Steampunks usually dress up for special events — though you will see the occasional diehard wearing her holster to the grocery store. They connect through the Gaslamp Society and its Facebook page at www.facebook.com/GaslampSociety. They hold meet-ups, a yearly picnic at a cemetery and some people dress up for the silent movies hosted by musician Nate Butler at Full Circle Brewery and Mia Cuppa Caffe.
And if you want to check out steampunk without jumping in head first, it's perfectly acceptable to show up at events without dressing up, they say.
Many steampunk fans travel to out-of-town conventions. Butler and his husband just got back from a steampunk cruise.
You'll see several steampunk booths if you go to the Fresno Mini Maker Faire from 10 a.m. to 6 p.m. Saturday at the Fresno Art Museum. The faire isn't all about steampunk, but with the event's focus on invention and creativity, it's a natural tie-in.
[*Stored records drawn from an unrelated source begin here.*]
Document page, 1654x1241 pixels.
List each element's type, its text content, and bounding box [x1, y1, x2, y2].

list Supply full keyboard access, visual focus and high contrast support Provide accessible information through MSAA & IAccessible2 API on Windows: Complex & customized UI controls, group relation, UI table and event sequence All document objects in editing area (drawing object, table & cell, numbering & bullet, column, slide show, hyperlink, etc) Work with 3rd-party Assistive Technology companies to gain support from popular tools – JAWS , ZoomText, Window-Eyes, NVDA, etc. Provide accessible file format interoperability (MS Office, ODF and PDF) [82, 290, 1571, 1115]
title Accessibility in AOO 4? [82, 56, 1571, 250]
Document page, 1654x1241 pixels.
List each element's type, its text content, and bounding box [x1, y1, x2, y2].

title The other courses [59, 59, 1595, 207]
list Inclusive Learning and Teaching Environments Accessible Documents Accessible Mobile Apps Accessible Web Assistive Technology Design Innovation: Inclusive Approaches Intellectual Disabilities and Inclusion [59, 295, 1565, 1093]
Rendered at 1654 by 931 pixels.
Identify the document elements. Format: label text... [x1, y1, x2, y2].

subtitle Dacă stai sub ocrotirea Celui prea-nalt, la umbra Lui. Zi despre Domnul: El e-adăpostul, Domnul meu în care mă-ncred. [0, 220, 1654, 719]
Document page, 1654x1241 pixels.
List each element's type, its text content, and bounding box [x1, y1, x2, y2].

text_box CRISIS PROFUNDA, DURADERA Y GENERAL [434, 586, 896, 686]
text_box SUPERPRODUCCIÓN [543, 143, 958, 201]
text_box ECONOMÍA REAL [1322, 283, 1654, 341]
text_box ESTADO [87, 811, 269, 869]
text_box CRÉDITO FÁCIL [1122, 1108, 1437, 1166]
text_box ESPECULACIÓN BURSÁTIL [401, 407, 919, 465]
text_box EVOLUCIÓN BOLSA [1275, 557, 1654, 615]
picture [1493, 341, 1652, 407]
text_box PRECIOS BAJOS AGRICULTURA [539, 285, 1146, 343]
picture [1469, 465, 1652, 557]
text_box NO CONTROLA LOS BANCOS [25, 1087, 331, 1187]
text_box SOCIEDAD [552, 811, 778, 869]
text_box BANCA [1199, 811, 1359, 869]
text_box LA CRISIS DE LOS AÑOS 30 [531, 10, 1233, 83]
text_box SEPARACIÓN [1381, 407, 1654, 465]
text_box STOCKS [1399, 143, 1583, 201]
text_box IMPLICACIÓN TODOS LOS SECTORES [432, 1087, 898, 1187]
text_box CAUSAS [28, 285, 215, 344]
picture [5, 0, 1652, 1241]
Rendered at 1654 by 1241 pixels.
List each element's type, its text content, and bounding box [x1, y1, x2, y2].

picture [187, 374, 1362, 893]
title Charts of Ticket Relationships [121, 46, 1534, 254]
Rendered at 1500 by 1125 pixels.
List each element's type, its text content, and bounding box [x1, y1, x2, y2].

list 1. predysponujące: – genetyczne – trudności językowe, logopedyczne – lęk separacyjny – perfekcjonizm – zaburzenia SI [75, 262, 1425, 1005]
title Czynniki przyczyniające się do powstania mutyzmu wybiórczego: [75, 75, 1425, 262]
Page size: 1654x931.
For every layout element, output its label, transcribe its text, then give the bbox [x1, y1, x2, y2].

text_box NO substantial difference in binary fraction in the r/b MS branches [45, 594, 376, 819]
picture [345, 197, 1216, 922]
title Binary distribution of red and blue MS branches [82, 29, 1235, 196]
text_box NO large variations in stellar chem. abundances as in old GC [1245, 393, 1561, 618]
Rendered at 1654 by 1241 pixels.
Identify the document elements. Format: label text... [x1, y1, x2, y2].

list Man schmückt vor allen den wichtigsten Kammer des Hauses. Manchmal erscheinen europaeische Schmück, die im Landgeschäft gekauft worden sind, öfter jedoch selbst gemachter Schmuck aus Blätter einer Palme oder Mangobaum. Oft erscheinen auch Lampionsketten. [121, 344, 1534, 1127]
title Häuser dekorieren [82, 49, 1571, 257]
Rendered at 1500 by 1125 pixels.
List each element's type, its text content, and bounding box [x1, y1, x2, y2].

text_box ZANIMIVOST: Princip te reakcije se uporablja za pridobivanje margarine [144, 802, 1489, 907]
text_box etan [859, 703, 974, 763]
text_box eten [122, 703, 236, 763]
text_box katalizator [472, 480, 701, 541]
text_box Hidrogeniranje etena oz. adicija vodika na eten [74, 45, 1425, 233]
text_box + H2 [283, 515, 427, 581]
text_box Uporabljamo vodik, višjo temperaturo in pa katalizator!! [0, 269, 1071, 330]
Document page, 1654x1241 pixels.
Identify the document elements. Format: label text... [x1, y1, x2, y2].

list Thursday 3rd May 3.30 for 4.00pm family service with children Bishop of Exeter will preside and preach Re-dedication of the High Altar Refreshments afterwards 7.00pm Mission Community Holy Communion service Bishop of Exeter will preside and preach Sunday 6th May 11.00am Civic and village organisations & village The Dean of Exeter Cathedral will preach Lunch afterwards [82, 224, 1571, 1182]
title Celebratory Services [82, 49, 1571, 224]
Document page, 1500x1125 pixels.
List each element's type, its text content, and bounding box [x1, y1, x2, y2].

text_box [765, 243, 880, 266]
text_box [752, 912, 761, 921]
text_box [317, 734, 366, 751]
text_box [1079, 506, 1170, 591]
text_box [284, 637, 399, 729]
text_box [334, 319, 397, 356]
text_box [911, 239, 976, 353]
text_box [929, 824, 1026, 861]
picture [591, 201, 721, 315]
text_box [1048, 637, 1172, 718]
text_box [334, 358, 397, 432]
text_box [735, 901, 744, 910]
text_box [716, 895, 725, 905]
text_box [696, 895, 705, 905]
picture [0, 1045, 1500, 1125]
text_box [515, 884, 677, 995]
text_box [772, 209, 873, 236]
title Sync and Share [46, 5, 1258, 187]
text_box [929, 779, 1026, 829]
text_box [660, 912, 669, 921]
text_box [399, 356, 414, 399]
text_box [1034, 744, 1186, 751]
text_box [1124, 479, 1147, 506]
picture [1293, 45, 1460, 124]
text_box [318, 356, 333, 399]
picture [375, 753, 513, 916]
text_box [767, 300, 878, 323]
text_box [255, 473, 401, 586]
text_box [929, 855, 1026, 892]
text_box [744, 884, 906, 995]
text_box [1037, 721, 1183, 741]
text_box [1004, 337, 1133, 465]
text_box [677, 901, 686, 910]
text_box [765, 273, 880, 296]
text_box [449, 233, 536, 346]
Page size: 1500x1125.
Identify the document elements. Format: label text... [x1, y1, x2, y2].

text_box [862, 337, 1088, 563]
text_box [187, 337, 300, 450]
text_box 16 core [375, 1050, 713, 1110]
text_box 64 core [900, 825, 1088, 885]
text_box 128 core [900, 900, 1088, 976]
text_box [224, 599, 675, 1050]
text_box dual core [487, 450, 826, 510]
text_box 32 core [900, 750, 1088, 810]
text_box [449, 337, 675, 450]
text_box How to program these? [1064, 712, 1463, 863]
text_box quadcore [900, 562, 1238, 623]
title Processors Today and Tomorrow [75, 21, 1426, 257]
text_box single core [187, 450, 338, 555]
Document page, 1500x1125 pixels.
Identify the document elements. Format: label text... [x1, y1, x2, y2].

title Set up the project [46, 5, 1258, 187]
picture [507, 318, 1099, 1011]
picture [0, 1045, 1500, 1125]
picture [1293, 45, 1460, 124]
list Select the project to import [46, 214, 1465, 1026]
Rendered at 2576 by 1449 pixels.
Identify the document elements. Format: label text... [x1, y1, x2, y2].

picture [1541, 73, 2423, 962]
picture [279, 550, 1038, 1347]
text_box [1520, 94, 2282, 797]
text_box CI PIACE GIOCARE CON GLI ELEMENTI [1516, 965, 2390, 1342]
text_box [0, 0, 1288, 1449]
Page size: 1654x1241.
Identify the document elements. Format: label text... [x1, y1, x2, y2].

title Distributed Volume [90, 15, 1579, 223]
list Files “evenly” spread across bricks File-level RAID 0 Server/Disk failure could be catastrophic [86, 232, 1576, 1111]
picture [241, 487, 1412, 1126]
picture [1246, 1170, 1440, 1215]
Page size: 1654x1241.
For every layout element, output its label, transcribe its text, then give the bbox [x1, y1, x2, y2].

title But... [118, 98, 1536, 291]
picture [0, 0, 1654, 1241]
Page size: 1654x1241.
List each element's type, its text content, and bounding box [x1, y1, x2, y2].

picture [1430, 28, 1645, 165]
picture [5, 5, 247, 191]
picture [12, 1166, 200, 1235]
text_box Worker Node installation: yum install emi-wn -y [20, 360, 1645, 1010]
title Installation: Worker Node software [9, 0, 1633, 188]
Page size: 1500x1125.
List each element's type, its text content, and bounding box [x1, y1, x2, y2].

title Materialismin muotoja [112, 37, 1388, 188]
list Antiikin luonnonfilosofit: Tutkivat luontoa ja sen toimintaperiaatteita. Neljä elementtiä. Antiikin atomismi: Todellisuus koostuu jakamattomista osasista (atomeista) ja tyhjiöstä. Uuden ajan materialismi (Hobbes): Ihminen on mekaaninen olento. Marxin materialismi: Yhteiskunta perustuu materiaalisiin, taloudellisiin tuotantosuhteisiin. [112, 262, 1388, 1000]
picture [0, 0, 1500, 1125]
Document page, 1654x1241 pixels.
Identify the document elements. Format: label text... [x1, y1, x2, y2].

The Gaslamp Society will have a booth there and several steampunks will be displaying their projects. Butler will also unveil the "Great Harry" at 1 p.m. It's a Cushman Truckster he is revamping into an elaborate, purple steampunk vehicle.
Steampunk clothing comes from all sorts of sources. Many people scour thrift stores for vests and suit jackets. Valentino's in the Tower District and Hot Topic at Fashion Fair mall carry some items. Roxanne Smalz of Fresno had her hat — decked out with feathers, bullets and ornaments — made by Bold Luck Leather, a local vendor found on Facebook that takes custom orders. Another local woman sells steampunk jewelry at various events and online at www.etsy.com/shop/SteamingMadd. She will be at the Maker Faire.
Steampunk fans often dress up for other events such as Renaissance fairs — Butler played King Henry VIII for years — but were attracted to steampunk by its freedom. Since it's based in fiction, steampunk doesn't have to be historically accurate.
And since steampunk books often involve time travel, there's all kinds of blending of past and future.
"Retro-futurism," Lydia Fortner-Walker of Fresno says. It's "Victorian science fiction translated into our terms, so you'd have steam-powered computers and things like that."
And since fictional time-traveling steampunk adventurers often run into trouble, they carry fake weapons with them. Fortner-Walker's son, 10-year-old Solon Walker, carries a gun that turns people into rabbits when he shoots them. It's a Buzz Lightyear blaster gun his grandparents bought him at Disneyland that he painted to look steampunk.
Steampunk is a genre with depth that allows people to get as carried away with it as they want. Some have characters and back stories, like Butler.
If you run into him at an event he might be speaking in a foreign accent and introduce himself as "Sir Michael Butler, governor general of her imperial majesty's underwater colony of New Atlantis."